The Split Grows Deeper
Under the Missouri Compromise, all this region was closed to slavery. However, dominant slave-holding elements in Missouri objected to letting Kansas, which adjoined her on the west, become a free territory. For Missouri would then have three free neighbors and, yielding to an already strong movement, would probably soon be forced to become a free state herself. For a time, Missourians in Congress, backed by southerners, blocked all efforts to organize the region.
At this point, Stephen A. Douglas, senior Senator from Illinois, stirred up a storm by proposing a bill that enraged all free-soil men. Douglas argued that since the Compromise of 1850 left Utah and New Mexico free to decide on slavery for themselves, the Missouri Compromise had long been superseded. His plan called for two territories, Kansas and Nebraska, and permitted settlers to carry slaves into them. The inhabitants themselves were to determine whether they should enter the Union as free or slave states.
Northerners accused Douglas of currying favor with the south in order to gain the Presidency in 1856. Angry debates marked the progress of the bill. The free-soil press violently denounced it. Northern clergymen assailed it. Businessmen who had hitherto befriended the south turned suddenly about-face. Yet, on a May morning, the bill passed the Senate amid the boom of cannon fired by southern enthusiasts. At the time, Salmon P. Chase, an antislavery leader, prophesied:
"They celebrate a present victory, but the echoes they awaken shall never rest until slavery itself shall die."When Douglas subsequently visited Chicago to speak in his own defense, the ships in the harbor lowered their flags to half-mast, the church bells tolled for an hour, and a crowd of 10,000 hooted so that he could not make himself heard.
The immediate results of Douglas' ill-starred measure were momentous. The Whig Party, which had straddled the question of slavery expansion, sank to its death, and in its stead a powerful new organization arose, the Republican Party, whose primary demand was that slavery be excluded from all the territories. In 1856, it nominated for the Presidency John Frémont, whose five exploring expeditions into the far west had won him renown. Although it lost the election, the new party swept a great part of the north. Such free-soil leaders as Chase and William Seward exerted greater influence than ever. Along with them appeared a tall, lanky Illinois attorney, Abraham Lincoln.

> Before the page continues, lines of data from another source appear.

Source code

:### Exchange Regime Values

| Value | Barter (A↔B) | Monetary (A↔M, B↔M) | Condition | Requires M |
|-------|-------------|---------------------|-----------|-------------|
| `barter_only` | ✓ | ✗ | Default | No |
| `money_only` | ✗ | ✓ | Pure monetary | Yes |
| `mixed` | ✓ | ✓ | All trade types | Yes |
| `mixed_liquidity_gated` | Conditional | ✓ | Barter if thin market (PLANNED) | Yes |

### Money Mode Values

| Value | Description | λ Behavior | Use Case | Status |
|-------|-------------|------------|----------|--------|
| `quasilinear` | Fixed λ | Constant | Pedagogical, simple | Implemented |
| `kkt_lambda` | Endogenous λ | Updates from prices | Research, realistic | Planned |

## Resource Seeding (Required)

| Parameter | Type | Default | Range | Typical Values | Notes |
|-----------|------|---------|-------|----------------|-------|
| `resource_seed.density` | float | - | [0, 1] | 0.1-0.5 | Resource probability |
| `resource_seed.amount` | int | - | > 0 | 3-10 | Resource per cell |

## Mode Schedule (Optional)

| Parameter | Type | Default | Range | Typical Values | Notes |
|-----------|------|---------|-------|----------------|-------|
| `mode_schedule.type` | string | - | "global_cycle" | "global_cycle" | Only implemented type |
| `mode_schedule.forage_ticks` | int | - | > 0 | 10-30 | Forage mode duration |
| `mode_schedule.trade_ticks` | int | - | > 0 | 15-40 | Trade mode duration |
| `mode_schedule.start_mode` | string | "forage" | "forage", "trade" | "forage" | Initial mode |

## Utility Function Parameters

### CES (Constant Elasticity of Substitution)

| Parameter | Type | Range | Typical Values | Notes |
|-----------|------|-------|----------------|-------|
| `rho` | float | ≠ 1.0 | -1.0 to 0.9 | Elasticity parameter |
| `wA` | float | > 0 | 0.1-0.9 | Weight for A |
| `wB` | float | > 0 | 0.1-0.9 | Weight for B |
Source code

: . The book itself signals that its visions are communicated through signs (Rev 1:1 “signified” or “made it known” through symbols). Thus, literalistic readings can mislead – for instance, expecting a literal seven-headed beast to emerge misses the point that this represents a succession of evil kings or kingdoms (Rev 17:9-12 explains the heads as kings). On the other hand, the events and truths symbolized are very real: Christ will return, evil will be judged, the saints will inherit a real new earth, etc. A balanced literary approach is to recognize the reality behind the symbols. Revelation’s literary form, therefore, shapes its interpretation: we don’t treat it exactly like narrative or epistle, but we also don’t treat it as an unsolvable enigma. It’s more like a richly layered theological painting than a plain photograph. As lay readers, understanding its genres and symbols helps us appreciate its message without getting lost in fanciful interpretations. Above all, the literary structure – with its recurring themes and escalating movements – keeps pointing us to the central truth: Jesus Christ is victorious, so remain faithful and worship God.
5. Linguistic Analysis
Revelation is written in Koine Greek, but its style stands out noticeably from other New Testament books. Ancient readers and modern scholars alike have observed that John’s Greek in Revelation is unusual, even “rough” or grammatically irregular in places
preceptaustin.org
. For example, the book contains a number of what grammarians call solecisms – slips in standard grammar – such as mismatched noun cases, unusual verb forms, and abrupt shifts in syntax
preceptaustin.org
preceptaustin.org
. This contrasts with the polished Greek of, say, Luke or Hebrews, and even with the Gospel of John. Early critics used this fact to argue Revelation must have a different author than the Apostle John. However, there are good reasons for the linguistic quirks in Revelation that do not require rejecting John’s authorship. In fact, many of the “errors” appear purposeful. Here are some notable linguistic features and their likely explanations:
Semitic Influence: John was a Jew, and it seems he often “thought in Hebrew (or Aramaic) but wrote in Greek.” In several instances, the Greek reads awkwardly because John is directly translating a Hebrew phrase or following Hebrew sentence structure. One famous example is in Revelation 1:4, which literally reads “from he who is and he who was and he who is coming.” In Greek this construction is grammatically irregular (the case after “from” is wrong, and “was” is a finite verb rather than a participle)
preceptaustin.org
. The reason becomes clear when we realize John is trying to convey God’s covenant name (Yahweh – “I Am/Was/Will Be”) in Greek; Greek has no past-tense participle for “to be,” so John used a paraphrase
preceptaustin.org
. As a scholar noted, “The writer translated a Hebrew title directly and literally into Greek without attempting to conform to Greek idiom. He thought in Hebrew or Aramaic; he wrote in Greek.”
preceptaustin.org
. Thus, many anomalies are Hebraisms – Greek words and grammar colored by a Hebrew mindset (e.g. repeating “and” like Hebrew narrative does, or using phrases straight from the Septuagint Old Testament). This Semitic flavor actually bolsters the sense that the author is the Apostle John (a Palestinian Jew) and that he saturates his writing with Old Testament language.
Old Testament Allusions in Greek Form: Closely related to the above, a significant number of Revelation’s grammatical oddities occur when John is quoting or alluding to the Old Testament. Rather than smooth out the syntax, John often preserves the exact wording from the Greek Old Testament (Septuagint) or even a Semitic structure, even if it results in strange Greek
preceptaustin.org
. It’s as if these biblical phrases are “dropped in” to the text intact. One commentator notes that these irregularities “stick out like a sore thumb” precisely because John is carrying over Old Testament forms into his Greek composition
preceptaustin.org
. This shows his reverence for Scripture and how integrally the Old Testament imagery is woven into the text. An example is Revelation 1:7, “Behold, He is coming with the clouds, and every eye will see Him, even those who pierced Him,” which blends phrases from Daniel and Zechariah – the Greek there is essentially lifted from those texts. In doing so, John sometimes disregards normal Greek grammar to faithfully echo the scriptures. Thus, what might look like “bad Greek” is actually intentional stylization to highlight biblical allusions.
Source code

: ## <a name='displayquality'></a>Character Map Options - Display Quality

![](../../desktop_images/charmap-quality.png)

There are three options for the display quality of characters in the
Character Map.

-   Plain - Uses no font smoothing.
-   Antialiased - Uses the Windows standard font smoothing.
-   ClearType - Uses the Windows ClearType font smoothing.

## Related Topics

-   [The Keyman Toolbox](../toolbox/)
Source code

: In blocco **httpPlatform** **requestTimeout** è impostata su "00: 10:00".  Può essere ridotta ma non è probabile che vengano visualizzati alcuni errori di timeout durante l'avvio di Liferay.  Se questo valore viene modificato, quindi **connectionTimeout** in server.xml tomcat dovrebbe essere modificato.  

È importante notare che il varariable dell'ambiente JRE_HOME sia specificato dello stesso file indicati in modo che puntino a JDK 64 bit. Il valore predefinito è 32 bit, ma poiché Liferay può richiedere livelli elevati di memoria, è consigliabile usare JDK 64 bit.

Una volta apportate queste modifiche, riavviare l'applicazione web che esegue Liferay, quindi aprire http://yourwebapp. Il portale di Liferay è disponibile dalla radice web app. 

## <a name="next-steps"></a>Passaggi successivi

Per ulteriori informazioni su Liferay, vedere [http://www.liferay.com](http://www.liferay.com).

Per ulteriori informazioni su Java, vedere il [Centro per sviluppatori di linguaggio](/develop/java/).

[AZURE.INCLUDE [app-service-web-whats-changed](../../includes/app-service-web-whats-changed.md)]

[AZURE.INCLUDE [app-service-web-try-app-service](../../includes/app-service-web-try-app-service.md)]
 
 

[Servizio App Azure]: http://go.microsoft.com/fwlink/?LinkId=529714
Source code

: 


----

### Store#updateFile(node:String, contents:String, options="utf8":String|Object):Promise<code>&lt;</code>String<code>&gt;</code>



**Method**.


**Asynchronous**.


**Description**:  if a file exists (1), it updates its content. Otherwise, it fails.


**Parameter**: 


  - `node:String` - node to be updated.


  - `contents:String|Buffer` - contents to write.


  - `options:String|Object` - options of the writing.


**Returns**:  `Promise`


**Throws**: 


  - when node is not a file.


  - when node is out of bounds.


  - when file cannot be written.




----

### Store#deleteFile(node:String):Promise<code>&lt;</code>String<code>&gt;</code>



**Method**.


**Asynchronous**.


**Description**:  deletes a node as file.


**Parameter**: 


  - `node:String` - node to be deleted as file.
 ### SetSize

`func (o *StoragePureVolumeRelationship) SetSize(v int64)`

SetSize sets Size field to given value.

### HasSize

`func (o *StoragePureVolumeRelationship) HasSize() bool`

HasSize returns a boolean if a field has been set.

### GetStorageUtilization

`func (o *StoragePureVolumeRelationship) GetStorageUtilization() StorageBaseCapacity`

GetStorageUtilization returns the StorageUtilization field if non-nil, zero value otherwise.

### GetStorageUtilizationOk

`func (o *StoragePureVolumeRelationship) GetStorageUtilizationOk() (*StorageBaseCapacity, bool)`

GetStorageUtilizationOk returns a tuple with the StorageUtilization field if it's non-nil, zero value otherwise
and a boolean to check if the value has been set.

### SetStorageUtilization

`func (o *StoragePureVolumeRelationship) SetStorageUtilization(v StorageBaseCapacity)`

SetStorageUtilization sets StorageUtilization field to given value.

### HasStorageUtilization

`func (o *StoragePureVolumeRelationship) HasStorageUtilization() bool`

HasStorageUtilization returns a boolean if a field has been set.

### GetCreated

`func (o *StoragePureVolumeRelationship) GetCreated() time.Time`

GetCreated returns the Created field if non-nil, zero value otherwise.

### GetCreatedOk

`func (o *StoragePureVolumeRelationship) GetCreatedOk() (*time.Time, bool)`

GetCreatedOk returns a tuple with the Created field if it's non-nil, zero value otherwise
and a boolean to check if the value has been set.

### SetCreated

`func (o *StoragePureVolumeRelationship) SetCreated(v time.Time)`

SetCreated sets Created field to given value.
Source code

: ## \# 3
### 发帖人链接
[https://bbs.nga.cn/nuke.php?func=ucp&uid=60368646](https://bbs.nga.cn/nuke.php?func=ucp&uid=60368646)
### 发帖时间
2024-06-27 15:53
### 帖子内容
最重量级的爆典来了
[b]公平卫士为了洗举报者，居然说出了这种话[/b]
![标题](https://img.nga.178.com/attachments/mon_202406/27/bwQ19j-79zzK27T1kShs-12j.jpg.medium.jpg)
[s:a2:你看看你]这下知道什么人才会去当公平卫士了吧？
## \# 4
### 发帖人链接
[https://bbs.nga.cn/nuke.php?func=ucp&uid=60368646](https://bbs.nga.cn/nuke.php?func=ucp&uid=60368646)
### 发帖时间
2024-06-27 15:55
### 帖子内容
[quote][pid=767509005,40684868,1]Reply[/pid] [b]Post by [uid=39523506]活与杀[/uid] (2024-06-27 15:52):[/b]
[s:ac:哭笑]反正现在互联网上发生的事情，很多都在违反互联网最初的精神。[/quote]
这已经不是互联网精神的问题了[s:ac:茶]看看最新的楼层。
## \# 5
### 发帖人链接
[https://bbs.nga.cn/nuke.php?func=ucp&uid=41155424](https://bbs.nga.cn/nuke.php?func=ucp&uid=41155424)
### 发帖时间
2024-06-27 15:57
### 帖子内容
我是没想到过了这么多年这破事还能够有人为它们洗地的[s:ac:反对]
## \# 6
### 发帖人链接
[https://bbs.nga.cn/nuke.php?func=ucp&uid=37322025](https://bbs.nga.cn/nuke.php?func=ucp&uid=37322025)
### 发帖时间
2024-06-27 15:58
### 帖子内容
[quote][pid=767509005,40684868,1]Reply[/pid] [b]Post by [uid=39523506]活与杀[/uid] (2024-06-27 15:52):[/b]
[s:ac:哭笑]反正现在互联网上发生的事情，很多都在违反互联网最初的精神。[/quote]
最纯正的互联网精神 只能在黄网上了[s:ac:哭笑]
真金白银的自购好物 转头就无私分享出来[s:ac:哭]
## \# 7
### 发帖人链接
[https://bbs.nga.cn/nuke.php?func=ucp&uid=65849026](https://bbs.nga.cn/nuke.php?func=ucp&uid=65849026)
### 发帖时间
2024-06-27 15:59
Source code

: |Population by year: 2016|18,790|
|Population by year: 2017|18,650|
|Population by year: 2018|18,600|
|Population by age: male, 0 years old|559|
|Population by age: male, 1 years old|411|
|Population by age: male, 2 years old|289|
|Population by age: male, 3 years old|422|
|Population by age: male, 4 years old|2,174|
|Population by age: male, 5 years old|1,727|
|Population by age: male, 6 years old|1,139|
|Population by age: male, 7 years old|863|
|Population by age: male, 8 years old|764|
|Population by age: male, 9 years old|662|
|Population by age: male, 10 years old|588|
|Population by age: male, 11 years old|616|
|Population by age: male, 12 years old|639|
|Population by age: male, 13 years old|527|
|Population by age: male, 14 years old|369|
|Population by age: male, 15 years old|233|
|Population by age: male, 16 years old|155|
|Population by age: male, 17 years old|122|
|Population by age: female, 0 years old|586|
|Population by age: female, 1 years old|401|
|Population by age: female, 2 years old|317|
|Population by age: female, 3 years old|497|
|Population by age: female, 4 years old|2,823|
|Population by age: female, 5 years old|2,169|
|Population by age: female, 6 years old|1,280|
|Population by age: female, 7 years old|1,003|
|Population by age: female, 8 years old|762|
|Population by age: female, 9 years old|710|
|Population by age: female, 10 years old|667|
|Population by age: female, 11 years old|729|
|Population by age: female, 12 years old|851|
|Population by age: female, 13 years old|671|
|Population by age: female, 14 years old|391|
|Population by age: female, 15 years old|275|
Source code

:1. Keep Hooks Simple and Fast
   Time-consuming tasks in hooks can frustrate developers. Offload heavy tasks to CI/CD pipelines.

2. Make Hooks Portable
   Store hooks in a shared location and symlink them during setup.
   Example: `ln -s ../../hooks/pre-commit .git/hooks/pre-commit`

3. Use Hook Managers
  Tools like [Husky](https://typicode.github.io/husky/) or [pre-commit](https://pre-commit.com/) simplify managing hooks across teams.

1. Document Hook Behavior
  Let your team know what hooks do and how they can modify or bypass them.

The flow of both southern slaveholders and antislavery men into Kansas resulted in armed conflict, and soon the territory was being called "bleeding Kansas." Other events brought the nation still closer to upheaval: notably, in 1857, the Supreme Court's famous decision concerning Dred Scott.
Scott was a Missouri slave who, some 20 years before, had been taken by his master to live in Illinois and Wisconsin, territory where slavery was forbidden. Returning to Missouri and becoming discontented with his life there, Scott sued for liberation on the ground of his residence on free soil. The southern-dominated Court decided that by voluntarily returning to a slave state, Scott had lost the right to be free and ruled that any attempt by Congress to prohibit slavery in the territory was invalid.
The Dred Scott decision stirred fierce excitement throughout the north. Never before had the Court been so bitterly condemned. For the southern Democrats, the decision was a great victory, since it gave judicial sanction to their justification of slavery in the territories.